A sales tax exemption is provided for parts and labor purchased to make repairs on an item covered by a warranty. The premise is that sales tax is paid on the warranty itself when it is purchased by a consumer, and that sales tax then should cover all parts and labor purchased in repairs done under the warranty. If a dealer provides repairs beyond the period of the warranty for the purposes of goodwill, parts and labor continue to be exempted from the state sales tax.
Some states exempt the warranty itself at the time of sale; others tax the warranty. Some – like Indiana – have a different treatment of tangible personal property purchased under different types of warranty.

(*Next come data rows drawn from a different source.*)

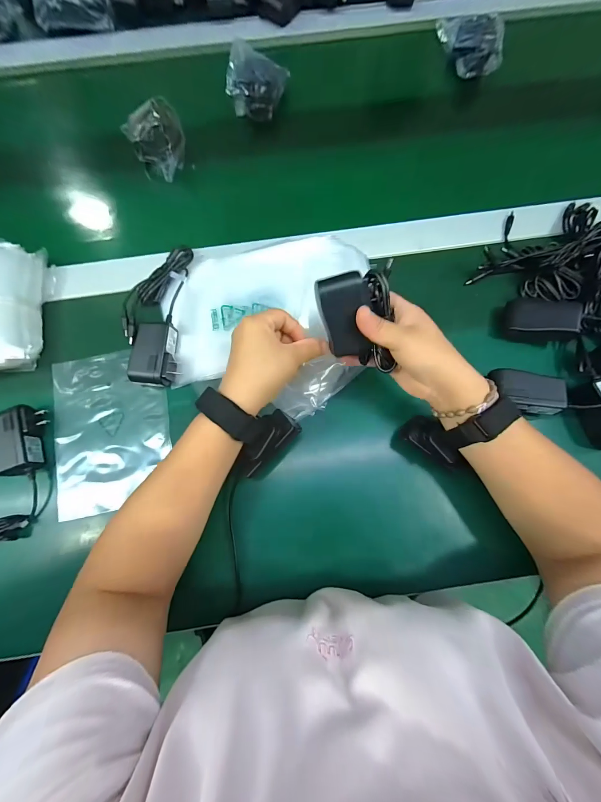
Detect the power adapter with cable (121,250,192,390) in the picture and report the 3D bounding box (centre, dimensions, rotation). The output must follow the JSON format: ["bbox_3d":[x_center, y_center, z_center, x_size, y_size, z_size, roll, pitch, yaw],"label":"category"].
[{"bbox_3d":[-0.184,-0.110,0.388,0.077,0.032,0.187,1,76,0],"label":"power adapter with cable"}]

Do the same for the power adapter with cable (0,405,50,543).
[{"bbox_3d":[-0.361,0.087,0.346,0.147,0.044,0.140,-7,77,-2],"label":"power adapter with cable"}]

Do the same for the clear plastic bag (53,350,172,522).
[{"bbox_3d":[-0.221,0.031,0.368,0.130,0.008,0.183,-11,77,-3],"label":"clear plastic bag"}]

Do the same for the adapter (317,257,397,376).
[{"bbox_3d":[0.055,-0.073,0.298,0.072,0.038,0.092,-19,101,-23],"label":"adapter"}]

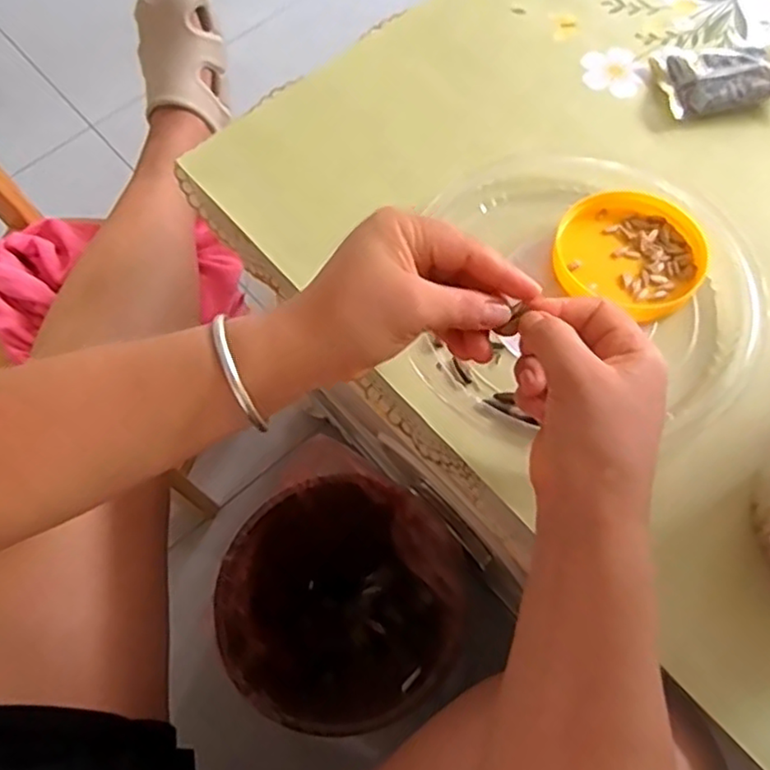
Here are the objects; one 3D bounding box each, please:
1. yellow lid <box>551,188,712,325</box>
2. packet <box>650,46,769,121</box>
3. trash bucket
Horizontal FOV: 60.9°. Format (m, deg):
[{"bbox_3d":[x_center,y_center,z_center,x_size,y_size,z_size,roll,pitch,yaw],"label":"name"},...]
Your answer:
[{"bbox_3d":[0.168,-0.091,0.448,0.092,0.014,0.096,-2,65,4],"label":"yellow lid"},{"bbox_3d":[0.271,-0.245,0.516,0.102,0.016,0.070,-8,65,1],"label":"packet"},{"bbox_3d":[-0.038,0.235,0.691,0.222,0.244,0.223,-2,65,4],"label":"trash bucket"}]

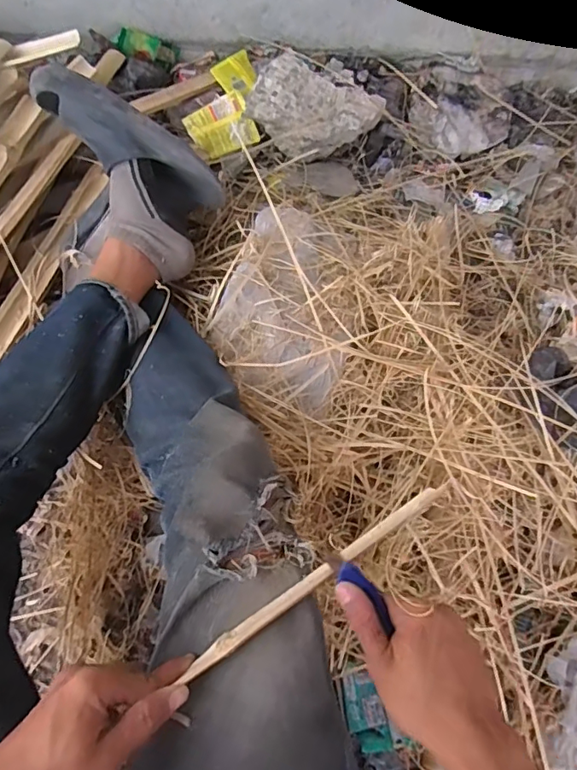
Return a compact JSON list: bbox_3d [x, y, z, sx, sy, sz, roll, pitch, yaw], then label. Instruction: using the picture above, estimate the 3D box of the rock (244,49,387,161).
[{"bbox_3d":[0.046,-0.513,0.955,0.207,0.099,0.189,35,67,11],"label":"rock"}]

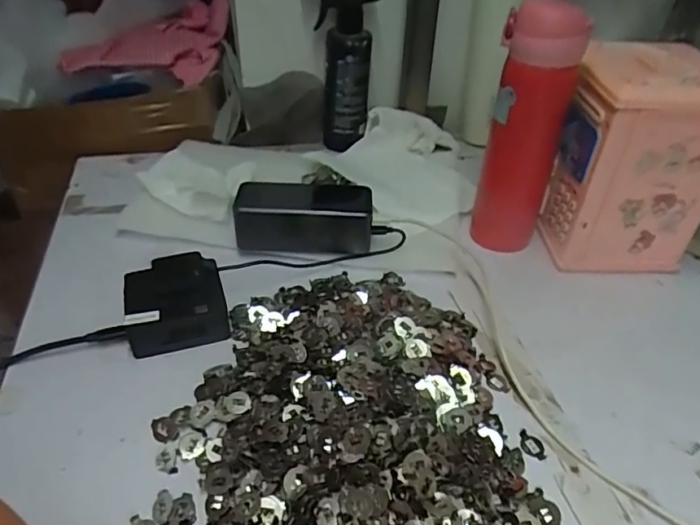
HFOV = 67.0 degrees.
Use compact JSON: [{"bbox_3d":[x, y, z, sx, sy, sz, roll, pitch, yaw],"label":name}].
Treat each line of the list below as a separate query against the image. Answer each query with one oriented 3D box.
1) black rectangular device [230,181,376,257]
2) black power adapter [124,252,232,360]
[{"bbox_3d":[-0.045,-0.045,0.515,0.130,0.057,0.059,3,39,0],"label":"black rectangular device"},{"bbox_3d":[-0.143,0.031,0.431,0.076,0.044,0.069,-10,41,-16],"label":"black power adapter"}]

The Tax Expenditure Review Committee should examine more closely whether this exemption, and especially the “goodwill” extension, make sense in Ohio’s economy. It costs the state $53 million a year.
In sum, we bring these questions to your attention because this body, uniquely, has the right and ability to scrutinize these large programs of tax expenditures, update them, set guard rails, and make sure they are addressing Ohio’s needs. To make such decisions, significant information is needed from the state, but also from stakeholders. As we have noted before, we need to know more about these expenditures, starting with the number of taxpayers who benefit from them. A number of tax breaks are broadening over time; overall, we need to understand when that reflects sound policy and when it amounts to a kind of “tax break mission creep.” Overall, the committee should recommend cutbacks in tax breaks to provide revenue for needed services, and standards so that those tax breaks we do have support good jobs and strong communities.
Thank you for this opportunity to testify. I will be glad to take questions.
 Multistate Corporate Tax Guide 2018, Volume II: Sales and Use Tax, “Construction contractors.”